Democratic House Speaker Michael Madigan said Thursday he will endorse a plan to extend the state`s temporary 20 percent income tax surcharge for another two years and intends to seek a vote on the proposal next week.
Madigan`s plan, which also may include elements of a Democrat-backed proposal to provide income tax relief to low- and middle-income families, came as he and other leaders in the General Assembly agreed on nearly $400 million of the $1.5 billion in cuts proposed in Republican Gov. Jim Edgar`s budget.
Although the agreement on specific cuts marked at least a temporary end to one political stalemate between Edgar and Madigan, the Chicago Democrat`s proposal on the surcharge could set up another.
With more than two weeks left in the legislature`s spring session, Edgar, who campaigned on a platform of making the surcharge permanent, is unlikely to agree at this time to only a temporary continuation of the tax.
And another Edgar campaign-driven plan to curb skyrocketing property taxes-an issue viewed as a key Republican bargaining chip in exchange for supporting an extension of the surcharge-is not part of Madigan`s proposal.
Madigan`s desire to advance any form of a surcharge plan ends months of personal silence on the tax levy, which he authored two years ago and steered to passage.
Madigan said he was ”moving forward” with the proposal, although he said final details of the plan had yet to be worked out.

┄┄┄┄┄┄┄┄┄┄

TASKS:
1 > From the surcharge article, extract the passage starting with "Although the agreement" and going on through "of the tax.".
2 > Continue the article on Madigan's income tax surcharge plan from where it stops.

┄┄┄┄┄┄┄┄┄┄

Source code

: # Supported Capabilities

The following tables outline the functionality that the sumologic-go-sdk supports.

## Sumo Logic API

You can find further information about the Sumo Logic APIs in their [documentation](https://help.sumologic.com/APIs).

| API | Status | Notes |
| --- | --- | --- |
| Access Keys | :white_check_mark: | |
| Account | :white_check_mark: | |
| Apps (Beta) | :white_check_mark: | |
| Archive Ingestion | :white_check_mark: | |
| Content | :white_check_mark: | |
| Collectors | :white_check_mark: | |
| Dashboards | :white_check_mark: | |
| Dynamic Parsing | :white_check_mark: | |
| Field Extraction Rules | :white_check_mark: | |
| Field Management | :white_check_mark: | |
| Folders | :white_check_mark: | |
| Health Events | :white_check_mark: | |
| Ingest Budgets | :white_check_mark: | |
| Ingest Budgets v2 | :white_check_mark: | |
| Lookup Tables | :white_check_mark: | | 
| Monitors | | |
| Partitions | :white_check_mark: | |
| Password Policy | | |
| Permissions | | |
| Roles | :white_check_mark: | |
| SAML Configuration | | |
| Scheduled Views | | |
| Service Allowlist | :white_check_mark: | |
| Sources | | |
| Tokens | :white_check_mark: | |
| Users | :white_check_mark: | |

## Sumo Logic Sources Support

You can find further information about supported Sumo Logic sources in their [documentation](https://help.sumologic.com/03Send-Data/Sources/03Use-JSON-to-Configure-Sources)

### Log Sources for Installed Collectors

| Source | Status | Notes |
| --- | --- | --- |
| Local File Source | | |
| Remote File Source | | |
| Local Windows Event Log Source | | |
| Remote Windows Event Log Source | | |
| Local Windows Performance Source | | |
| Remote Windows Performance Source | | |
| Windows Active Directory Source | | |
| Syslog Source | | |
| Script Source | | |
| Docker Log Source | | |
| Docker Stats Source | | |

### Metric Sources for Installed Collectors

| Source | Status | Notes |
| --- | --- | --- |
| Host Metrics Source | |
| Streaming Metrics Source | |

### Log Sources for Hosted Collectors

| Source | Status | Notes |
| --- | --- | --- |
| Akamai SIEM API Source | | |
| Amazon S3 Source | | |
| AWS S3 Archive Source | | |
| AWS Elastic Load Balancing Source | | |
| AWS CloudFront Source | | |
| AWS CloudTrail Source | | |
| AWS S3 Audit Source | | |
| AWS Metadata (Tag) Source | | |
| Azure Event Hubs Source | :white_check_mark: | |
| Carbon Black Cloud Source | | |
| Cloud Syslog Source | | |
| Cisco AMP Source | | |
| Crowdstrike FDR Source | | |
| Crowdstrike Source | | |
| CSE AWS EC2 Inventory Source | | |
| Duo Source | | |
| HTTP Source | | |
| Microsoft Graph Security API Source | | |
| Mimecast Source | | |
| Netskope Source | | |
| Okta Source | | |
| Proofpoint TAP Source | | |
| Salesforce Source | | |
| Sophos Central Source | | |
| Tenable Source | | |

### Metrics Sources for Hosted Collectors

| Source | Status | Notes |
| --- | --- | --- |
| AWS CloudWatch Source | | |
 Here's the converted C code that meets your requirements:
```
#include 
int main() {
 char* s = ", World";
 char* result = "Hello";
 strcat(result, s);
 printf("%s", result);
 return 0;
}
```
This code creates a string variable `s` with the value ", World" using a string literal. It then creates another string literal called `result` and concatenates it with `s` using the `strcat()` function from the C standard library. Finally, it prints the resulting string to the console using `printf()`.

┄┄┄┄┄┄┄┄┄┄

LIST OF ANSWERS:
1 >
Although the agreement on specific cuts marked at least a temporary end to one political stalemate between Edgar and Madigan, the Chicago Democrat`s proposal on the surcharge could set up another.
With more than two weeks left in the legislature`s spring session, Edgar, who campaigned on a platform of making the surcharge permanent, is unlikely to agree at this time to only a temporary continuation of the tax.

2 >
Madigan`s plan to seek only a temporary extension of the income tax surcharge reflects the feelings of a large segment of his 72-member caucus that the new governor should be forced to come back to lawmakers to renew the surcharge in 1993. The timing of such a request would come shortly before an expected Edgar re-election bid, renewing political pressure on a first term GOP governor.
It also could allow for the prospect of trading surcharge votes for legislative pork projects-if the state`s fiscal condition has improved by then.
Madigan`s proposal also would not alter the current distribution of the roughly $700 million in revenue derived from the surcharge. Currently, surcharge proceeds are divided roughly evenly between education and local governments.
Edgar has proposed that the local government share of the surcharge be reduced, or even temporarily suspended, to replenish the state treasury, to provide education with an extra $50 million in funding next fiscal year and to help get state government get caught up on overdue bills owed to health-care providers to the poor.
An Edgar aide said that maintaining the current distribution formula would be something that the governor ”would never agree to.”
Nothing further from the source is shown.